Les New-Yorkais Steve Kuhn, David Finck et Joey Baron forment un trio de haute volée. Qui, au Gesù, était à mon sens le seul repas substantiel en ce dimanche soir. C'est bien beau prolonger la programmation en salle jusqu'à lundi, encore faut-il (aussi) de la nourriture pour les férus de jazz!

Bien maigre menu dominical, du moins en ce qui me concerne... J'aurais peut-être dû troquer le concert très sympathique d'Allen Toussaint en solo pour celui de Charlie Hunter, mais bon... à la dernière minute, il n'y avait plus de places réservées aux médias... Remarquez que Toussaint, c'est quand même du bonbon pour qui s'intéresse à sa carrière remarquable de songwriter.

Et revenons à Steve Kuhn et son trio. Il y avait de quoi se délecter, enfin pour qui aime le jazz moderne qui ne valorise pas la flamme et l'extraversion.

Longtemps, ce pianiste renommé m'a laissé un peu sur mon appétit. Longtemps, je l'ai trouvé trop calme, trop cérébral voire un peu froid. Avec le temps? Plus j'écoute Steve Kuhn, plus je l'apprécie. L'homme n'est jamais devenu une vedette du jazz moderne, il a quand même toujours travaillé dans les plus hautes sphères de la profession depuis qu'il y a joint  les grandes ligues, soit à la fin des années 50.

À 72 ans, ce jazzman impose le plus grand respect. Ses concepts harmoniques sont raffinés, ses pointes de virtuosité sont repérables pour qui s'applique à l'écouter. Ses entrées en matière sont toujours avisées, elles font état d'une vraie recherche conceptuelle au service de l'élégance.

Cette heure et demie s'amorcera par un swing échafaudé sur le thème de Guys and Dolls,  de Frank Loesser.

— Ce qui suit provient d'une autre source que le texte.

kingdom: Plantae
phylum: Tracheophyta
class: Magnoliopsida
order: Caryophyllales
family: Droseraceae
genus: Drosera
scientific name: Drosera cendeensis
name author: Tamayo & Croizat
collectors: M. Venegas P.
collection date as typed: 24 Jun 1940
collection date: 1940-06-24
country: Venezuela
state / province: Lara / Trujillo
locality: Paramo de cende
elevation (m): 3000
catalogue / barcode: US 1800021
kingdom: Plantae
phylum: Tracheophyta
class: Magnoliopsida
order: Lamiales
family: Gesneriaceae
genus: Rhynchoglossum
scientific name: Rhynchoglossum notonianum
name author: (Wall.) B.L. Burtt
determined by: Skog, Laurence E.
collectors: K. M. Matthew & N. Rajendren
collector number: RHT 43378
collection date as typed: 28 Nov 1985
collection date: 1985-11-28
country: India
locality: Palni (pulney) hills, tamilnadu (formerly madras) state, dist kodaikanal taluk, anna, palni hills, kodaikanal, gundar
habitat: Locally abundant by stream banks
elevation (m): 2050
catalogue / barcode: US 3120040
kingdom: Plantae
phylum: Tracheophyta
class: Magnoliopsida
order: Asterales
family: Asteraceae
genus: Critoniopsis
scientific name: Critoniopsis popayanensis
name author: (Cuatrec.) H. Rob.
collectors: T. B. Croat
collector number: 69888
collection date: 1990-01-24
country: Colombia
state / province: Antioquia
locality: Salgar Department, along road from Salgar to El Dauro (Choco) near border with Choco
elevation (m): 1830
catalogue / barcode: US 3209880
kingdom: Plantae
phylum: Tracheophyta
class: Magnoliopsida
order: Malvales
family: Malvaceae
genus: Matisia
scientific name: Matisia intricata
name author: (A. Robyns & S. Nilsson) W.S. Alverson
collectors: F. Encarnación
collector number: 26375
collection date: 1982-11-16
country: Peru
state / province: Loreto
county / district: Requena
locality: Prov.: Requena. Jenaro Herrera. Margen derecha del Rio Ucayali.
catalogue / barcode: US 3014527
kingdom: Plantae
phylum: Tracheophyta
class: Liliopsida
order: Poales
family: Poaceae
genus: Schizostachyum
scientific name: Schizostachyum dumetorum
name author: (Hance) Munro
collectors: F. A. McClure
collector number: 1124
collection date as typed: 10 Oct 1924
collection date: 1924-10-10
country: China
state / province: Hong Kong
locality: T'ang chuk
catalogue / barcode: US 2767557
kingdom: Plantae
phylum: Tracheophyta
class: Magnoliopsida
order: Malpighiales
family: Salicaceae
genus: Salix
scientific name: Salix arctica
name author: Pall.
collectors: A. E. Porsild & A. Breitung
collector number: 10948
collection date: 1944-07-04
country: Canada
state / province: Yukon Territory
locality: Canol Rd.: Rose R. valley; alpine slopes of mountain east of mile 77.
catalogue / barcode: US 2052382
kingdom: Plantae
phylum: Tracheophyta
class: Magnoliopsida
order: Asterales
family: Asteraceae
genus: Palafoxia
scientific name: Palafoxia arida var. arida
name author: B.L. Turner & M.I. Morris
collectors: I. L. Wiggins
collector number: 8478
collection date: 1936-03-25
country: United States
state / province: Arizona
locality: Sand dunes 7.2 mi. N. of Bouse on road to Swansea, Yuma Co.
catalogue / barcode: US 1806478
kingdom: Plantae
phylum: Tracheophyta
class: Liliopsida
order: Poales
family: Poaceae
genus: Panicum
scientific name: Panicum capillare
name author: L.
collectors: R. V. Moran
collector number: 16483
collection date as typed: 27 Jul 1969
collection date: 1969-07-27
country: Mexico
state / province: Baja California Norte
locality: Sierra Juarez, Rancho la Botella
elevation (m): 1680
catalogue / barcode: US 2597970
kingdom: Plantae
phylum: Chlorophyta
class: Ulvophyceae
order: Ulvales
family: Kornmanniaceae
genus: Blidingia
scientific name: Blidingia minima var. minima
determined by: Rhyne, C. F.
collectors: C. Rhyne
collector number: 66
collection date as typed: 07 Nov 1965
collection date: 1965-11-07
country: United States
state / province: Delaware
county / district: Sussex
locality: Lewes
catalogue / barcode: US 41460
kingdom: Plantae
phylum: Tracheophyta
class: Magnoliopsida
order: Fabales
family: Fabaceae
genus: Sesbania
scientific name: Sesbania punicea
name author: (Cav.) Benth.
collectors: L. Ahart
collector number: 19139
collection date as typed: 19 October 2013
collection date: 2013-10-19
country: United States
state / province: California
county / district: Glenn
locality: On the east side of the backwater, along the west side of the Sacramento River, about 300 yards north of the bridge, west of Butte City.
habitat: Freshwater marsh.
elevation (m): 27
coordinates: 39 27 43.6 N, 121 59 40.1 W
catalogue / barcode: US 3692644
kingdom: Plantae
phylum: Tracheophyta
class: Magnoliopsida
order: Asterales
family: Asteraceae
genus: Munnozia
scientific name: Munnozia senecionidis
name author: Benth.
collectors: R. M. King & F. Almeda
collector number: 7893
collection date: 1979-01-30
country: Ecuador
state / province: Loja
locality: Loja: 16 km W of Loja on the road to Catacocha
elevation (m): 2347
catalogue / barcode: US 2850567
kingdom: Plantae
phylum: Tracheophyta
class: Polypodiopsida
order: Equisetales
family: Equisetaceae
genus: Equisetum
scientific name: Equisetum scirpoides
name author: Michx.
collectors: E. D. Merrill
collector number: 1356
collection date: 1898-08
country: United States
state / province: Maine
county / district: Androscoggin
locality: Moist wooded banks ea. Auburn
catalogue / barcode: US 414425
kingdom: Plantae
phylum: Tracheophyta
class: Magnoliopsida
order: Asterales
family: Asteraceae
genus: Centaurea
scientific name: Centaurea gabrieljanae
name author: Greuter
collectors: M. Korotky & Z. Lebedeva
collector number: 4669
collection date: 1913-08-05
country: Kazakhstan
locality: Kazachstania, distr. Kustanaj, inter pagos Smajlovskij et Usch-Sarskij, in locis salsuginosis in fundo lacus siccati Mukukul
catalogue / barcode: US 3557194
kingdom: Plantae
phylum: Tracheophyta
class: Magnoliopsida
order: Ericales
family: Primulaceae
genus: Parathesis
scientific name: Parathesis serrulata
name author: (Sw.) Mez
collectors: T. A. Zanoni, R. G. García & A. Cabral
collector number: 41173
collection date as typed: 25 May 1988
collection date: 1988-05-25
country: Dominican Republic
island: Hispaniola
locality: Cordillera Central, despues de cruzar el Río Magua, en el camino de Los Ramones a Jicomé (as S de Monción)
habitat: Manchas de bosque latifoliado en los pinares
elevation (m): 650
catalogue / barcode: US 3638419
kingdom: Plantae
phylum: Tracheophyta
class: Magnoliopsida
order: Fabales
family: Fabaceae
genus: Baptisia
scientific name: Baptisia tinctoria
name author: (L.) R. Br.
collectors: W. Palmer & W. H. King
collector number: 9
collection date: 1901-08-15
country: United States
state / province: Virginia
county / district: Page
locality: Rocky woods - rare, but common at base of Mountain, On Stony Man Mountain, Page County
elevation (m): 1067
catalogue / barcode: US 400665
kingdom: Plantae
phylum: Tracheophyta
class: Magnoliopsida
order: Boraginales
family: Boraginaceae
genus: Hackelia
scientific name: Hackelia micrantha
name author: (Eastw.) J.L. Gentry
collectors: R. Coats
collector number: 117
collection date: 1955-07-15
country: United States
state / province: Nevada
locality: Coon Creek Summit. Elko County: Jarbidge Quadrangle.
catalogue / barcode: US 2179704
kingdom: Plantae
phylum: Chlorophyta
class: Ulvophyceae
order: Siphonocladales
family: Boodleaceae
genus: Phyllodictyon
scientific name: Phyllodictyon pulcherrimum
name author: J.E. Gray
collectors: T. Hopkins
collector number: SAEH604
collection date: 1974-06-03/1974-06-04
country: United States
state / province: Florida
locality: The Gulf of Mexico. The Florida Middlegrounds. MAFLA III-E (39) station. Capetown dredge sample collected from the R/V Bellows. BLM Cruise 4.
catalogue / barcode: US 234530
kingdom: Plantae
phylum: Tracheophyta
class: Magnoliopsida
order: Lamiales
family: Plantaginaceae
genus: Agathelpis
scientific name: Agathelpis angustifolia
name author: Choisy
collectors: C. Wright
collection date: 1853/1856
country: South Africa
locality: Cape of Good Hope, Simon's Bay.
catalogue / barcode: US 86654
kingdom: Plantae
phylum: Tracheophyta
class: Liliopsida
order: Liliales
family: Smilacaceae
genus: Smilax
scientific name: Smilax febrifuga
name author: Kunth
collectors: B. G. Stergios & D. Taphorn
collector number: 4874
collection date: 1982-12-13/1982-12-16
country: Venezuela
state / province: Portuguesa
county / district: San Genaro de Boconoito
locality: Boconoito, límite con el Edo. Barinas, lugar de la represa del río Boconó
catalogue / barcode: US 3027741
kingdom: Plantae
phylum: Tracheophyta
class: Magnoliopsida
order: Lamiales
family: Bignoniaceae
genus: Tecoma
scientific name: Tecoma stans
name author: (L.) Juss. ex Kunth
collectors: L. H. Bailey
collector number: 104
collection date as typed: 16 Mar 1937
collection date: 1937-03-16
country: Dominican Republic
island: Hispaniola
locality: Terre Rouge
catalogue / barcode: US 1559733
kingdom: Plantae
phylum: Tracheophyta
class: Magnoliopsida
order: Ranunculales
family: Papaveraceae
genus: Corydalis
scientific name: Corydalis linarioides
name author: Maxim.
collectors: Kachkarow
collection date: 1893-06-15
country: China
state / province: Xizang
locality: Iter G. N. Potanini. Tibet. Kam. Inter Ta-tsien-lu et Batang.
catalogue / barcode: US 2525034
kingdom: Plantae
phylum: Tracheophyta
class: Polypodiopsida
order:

Un peu plus loin, Steve Kuhn nous propose Two by 2, une composition de son cru qu'il a déjà enregistrée avec le bassiste Steve Swallow. Puis c'est Blue Bossa de Kenny Dorham, son premier employeur à New York. On remarque la citation de Besame Mucho au milieu du solo, ornement intéressant.

Oceans In The Sky,  une  autre composition de Kuhn créée en 1989 et construite sur un rythme ternaire (6/8), met d'abord en relief le contrebassiste avec une intro à l'archet qui rappelle le chant des baleines. Oceans in The Sky, indeed...  Pendant que la section rythmique bat son plein, le clavier se fait plus impétueux, plus percussif. Pendant que la  mer et le ciel s'agitent,  on peut contempler des références pianistiques on ne peut plus impressionnistes, debussyennes à souhait.

La fameuse ballade Victor Young, Stella By Starlight, demeure très calme, avec une contrebasse qui préconise d'élégantes  interventions à l'archet. Le jeu de Kuhn demeure ce qu'il a toujours été : tranquille, introspectif, ouvert, intelligent, peu spectaculaire, le tout coiffé de cette ce lâcher prise que lui apportent sa grande expérience.

Après Slow Hot Wind d'Henry Mancini, un blues, on file vers le bebop, avec une solide relecture de Confirmation, signée Charlie Parker. Une fois de plus, on aura applaudi le jeu très dynamique et d'autant plus créatif de Joey Baron - qu'on avait vu jeudi dans le mémorable marathon de John Zorn.

Le rappel ne passera pas inaperçu : The Zoo, une composition de Steve Kuhn, prévoit un solo de contrebasse qui cite Nature Boy (Nat King Cole) ainsi qu'un texte de chanson des plus amusants que s'amuse à interpréter le pianiste en guise de conclusion, avant de fermer le livre sur un fragment de A Love Supreme, hymne suprême de John Coltrane.